■ **Source document**:
Thursday, March 6, 2014
Saturday, March 1, 2014
Jhanjhar Bhaidia, the veteran leader of the Adivasi Morcha Sangathan then got up and asked them why they had now come to the conclusion that electoral politics was the key to people's emancipation. He said that even if it was the policy of the Adivasi Morcha Sangathan to be indifferent to all elections from the lowest Panchayat to the highest Lok Sabha it allowed its members to fight elections or support political parties on their own. Consequently members of the AMS have fought at the Panchayat and Assembly election levels and supported some party or other at the Lok Sabha level. During the assembly elections of 2008 Versingh Davar of the AMS had contested and a big contingent of the Sangathan had taken part in the rallies organised by the NBA in Khandwa. However, when Versingh and Jhanjhar had asked the NBA to support Versingh in the elections then the NBA had taken the stand that they do not take part in elections and neither do they support any party considering the whole electoral process to be corrupt. Jhanjhar asked Alok as to why had the NBA now changed its stand when it had refused to support Versingh earlier.

■ **Data block**:
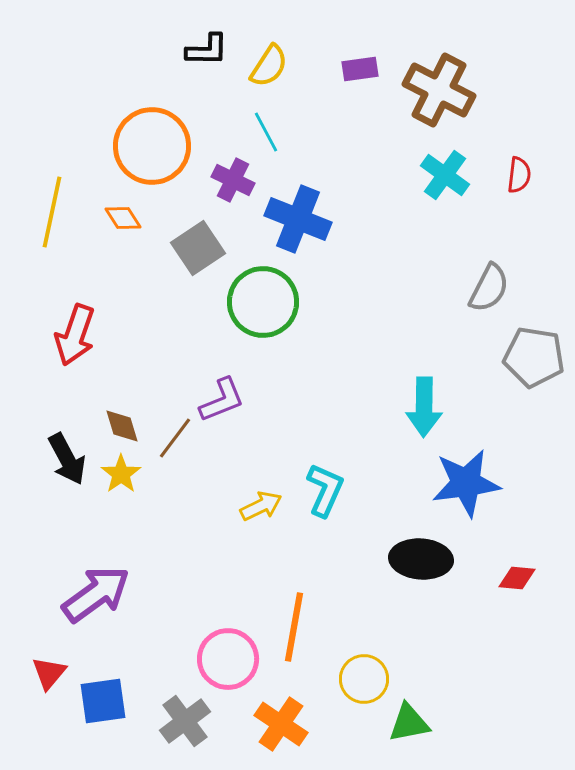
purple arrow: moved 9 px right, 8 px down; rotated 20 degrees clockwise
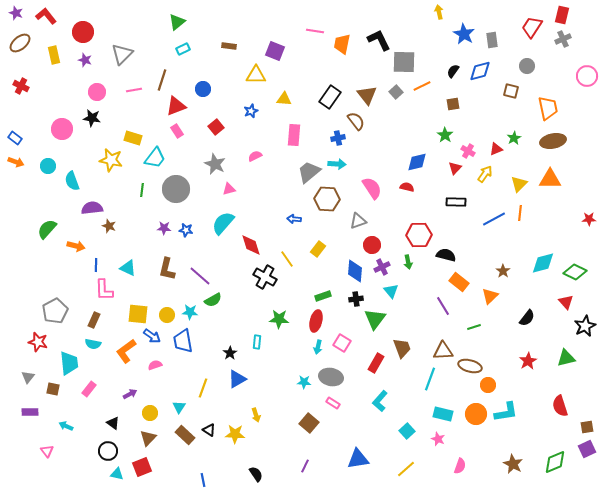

■ **Set task**:
Extend the passage about Jhanjhar Bhaidia questioning the NBA's new stand on elections, starting after its last sentence.

■ **The reply**:
Alok had no answer to this apart from repeating that by becoming part of the AAP phenomenon it had now become possible to win elections. In the same breath he said that since the NBA was a people's movement it did not have the resources of political parties and thus it required the support of the AMS. Then, I intervened and said that organising people's movements and electoral politics are two different ball games altogether. The AAP had performed well in the Delhi elections by mobilising huge resources from all over India and abroad both in terms of finances and voluntary human power. On an average Rupees 25 lakhs had been spent per assembly constituency and hundreds of volunteers had given their time and skills to the electoral campaign. This had created a mass upsurge in its favour through a publicity blitz involving door to door campaigning, hoardings, radio advertisements and the like. Thus, if Alok wanted to win the elections he would have to mobilise similar resources which in the case of a large Lok Sabha constituency like Khandwa meant Rs 2 crores at least. Given the fact the AAP's centralised resource mobilisation had mustered only about Rs 10 crores so far, there was little possibility of any support coming from the central kitty for Alok's campaign and so he would have to mobilise resources on his own. Therefore, in addition to appealing for support from the AMS, he would have to more importantly mobilise resources for a publicity blitz to cover the whole of Bagli assembly constituency because even at its best the AMS could mobilise only about 10000 votes which is not sufficient.
Later on we had a long discussion about electoral politics. People said that electoral politics had become extremely vitiated with money power and it was unlikely that it could be cleansed on the strength of idealism. Unlike many of our Adivasi activists in Alirajpur, the veterans here did not appear to be impressed at all by the AAP's Delhi performance!!! Deepsingh, another veteran of the organisation said that the farther we stayed away from elections the better it was and he broached the subject of the annual Gatha celebration to commemorate the martyrs on April 2nd instead.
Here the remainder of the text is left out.